LOL  Teenagers today can't imagine life without technology, the way we were raised.  I'm pretty amazed by it myself, what little bit of it I deal with regularly and would be completely lost without.


----------



## SifuPhil

Diwundrin said:


> Yeah, but maybe they're too busy recording life to live it.



/\/\/\ This, big time.

And what - the phone still worked after being hit by a snowball, and the kid had access to some high-end editing gear to record in _slow motion_?

Sorry - my heart strings aren't pulled yet.  Maybe it's because all of the hundreds of family photos I had going back to the '30's are now all gone, and like Di I live in my mind ...


----------



## That Guy

SifuPhil said:


> /\/\/\ This, big time.
> 
> And what - the phone still worked after being hit by a snowball, and the kid had access to some high-end editing gear to record in _slow motion_?
> 
> Sorry - my heart strings aren't pulled yet.  Maybe it's because all of the hundreds of family photos I had going back to the '30's are now all gone, and like Di I live in my mind ...
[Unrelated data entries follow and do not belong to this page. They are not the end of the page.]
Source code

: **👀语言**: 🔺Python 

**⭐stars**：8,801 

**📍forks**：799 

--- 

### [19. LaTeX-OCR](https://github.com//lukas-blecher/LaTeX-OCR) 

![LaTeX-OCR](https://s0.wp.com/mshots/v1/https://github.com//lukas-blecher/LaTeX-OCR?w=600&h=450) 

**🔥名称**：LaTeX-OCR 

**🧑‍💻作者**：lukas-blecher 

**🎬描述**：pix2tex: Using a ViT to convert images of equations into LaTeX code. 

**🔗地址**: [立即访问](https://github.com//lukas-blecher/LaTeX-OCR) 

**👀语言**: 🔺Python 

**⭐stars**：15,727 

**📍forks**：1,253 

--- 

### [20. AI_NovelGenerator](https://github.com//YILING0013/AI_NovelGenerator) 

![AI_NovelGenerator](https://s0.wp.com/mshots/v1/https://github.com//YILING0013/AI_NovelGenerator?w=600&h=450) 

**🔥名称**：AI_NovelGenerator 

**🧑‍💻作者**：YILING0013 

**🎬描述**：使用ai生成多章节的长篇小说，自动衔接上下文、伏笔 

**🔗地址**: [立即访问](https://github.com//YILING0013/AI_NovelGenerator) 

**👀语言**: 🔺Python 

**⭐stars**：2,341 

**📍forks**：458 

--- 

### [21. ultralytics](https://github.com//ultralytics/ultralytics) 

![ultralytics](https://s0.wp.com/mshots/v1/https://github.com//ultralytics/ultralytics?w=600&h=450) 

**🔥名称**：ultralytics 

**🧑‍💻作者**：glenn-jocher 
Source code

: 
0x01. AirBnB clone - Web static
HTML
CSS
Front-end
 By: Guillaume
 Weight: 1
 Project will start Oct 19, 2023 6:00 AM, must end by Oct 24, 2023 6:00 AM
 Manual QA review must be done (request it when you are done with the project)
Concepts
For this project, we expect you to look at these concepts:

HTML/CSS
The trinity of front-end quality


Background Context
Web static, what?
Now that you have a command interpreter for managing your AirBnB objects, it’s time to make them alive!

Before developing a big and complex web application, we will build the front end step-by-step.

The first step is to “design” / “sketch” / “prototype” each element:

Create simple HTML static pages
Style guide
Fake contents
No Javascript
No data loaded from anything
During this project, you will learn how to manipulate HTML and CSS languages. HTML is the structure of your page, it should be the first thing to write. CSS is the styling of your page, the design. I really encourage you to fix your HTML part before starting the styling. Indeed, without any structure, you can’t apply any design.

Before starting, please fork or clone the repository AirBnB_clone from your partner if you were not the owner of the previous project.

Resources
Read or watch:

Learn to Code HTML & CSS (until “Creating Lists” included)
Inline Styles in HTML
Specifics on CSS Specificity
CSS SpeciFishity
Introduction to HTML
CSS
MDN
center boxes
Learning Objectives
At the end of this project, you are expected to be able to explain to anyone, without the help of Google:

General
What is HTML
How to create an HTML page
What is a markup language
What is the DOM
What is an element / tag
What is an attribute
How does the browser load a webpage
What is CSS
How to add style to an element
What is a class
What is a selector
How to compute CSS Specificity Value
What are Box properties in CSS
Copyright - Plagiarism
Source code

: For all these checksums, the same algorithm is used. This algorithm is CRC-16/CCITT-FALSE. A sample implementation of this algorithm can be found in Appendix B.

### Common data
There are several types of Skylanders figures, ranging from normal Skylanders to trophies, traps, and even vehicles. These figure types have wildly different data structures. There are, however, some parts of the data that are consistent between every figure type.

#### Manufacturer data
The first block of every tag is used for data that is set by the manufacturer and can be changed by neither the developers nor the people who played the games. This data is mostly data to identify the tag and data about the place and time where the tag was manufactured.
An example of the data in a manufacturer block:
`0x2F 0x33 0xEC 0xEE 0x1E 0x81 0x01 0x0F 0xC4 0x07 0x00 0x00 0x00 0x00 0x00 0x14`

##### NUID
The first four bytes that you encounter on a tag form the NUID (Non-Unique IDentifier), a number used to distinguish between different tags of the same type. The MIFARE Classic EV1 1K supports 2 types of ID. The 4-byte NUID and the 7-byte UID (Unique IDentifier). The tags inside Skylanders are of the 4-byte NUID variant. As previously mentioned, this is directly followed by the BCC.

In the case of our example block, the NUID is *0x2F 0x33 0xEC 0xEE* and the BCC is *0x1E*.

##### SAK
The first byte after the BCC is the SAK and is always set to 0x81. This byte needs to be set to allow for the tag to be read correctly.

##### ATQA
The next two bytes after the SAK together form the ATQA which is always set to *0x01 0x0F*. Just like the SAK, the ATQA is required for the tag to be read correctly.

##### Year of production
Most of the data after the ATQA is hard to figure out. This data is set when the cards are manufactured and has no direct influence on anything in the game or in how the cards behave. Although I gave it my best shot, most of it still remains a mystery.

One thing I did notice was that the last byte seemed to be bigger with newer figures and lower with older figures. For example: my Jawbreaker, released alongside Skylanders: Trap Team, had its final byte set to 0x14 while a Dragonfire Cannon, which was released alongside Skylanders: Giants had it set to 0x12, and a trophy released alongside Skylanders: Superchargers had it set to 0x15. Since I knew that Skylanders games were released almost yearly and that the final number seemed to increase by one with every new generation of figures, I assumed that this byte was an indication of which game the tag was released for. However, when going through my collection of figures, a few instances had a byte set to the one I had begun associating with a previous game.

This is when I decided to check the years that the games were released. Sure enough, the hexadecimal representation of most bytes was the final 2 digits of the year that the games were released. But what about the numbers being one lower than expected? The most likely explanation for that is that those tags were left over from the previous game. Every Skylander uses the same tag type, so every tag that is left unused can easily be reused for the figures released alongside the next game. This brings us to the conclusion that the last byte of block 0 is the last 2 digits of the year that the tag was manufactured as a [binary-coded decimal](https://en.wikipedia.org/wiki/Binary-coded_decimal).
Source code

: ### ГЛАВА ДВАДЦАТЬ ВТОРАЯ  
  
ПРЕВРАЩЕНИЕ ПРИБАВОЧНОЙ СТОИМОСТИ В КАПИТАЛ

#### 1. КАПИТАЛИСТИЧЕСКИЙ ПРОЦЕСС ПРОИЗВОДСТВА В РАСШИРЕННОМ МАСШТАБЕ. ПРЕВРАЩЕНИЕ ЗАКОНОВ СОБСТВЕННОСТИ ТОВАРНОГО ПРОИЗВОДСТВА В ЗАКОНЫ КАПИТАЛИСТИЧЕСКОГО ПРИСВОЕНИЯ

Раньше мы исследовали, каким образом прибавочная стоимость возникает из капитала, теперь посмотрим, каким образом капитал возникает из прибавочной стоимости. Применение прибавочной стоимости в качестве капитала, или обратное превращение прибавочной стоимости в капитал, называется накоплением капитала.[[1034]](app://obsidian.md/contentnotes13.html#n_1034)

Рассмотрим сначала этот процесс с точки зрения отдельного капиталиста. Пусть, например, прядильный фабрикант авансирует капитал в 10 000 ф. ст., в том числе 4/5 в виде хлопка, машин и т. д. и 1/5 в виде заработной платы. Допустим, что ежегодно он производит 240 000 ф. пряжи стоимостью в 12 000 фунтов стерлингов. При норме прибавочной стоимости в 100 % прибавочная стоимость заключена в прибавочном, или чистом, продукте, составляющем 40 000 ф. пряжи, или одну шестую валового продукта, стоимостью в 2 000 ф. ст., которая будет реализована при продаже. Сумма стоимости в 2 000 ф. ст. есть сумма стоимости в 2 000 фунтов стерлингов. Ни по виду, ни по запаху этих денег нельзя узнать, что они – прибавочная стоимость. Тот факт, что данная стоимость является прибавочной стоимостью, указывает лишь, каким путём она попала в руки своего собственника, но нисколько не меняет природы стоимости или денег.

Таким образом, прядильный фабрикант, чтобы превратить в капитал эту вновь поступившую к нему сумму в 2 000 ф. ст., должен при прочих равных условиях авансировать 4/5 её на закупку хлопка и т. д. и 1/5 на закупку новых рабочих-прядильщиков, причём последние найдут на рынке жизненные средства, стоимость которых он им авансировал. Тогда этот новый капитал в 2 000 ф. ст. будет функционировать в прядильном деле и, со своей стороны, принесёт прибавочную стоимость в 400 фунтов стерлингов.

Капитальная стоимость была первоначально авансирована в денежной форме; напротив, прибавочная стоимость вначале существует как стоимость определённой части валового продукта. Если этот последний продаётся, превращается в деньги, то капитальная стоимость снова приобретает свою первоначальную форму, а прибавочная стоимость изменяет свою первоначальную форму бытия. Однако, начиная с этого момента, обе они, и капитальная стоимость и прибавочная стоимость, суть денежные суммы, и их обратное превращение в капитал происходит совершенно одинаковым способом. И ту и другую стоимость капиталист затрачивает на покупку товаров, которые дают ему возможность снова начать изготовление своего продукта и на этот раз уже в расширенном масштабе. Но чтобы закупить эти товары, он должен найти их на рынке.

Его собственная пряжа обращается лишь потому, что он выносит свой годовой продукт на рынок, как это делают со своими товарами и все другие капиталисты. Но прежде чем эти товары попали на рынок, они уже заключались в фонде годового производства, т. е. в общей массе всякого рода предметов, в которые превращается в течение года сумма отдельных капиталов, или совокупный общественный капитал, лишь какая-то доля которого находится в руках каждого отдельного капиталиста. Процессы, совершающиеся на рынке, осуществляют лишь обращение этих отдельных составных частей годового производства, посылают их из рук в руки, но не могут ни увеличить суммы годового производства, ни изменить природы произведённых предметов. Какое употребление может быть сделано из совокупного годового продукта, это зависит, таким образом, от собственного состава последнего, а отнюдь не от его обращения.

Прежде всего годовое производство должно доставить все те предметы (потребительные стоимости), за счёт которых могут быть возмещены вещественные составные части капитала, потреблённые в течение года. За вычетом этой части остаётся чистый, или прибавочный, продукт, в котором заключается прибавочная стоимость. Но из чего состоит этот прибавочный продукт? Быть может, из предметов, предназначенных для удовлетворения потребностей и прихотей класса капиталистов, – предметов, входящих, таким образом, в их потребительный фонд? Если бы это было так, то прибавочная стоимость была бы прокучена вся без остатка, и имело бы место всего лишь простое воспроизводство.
Commercial pure and simple.


----------



## frank55

there really are two sides to it. I'm glad I experienced a world without all the technology. When I look at the kids in my family who seem to be connected at all times, always in 'broadcast-modus', I feel more relaxed, to put it simply. But, having my oldest living far away in Germany, I am so glad to have my iphone to share some of those little moments in everyday life with her and vice versa.


----------



## i_am_Lois

That Guy said:


> Commercial pure and simple.



I agree completely! 

They are suggesting that if you buy their product, the adolescent in the family will use it to bring joy to the entire family. Be real! All adolescents will use their gadget to twitter their friends, post updates about where they'll be hanging out tonight on Facebook, play games using their aps, and listen to music.


----------



## SeaBreeze

Pappy said:


> And then.  Fanfare here........ Grandma got her new 35 mm camera. My brother and I spent one afternoon just separating boxes and boxes of slides. He took the ones of him and I took the ones of me and my family. Most of the old pictures I post on the forum are pictures she took. I had them converted to CDs and then on my computer. A lot of pictures I just take from an old photo and take directly with my Ipad. Great feature by the way.
> 
> So lucky you people. I have tons more old pictures to post. Betcha can't wait can you?  Pappy





Diwundrin said:


> Bring 'em on Pappy, we can handle it.



I'm with Di Pappy, love seeing your photos, keep them coming!  I was just telling Nwlady how much I enjoy seeing your old family photos.


----------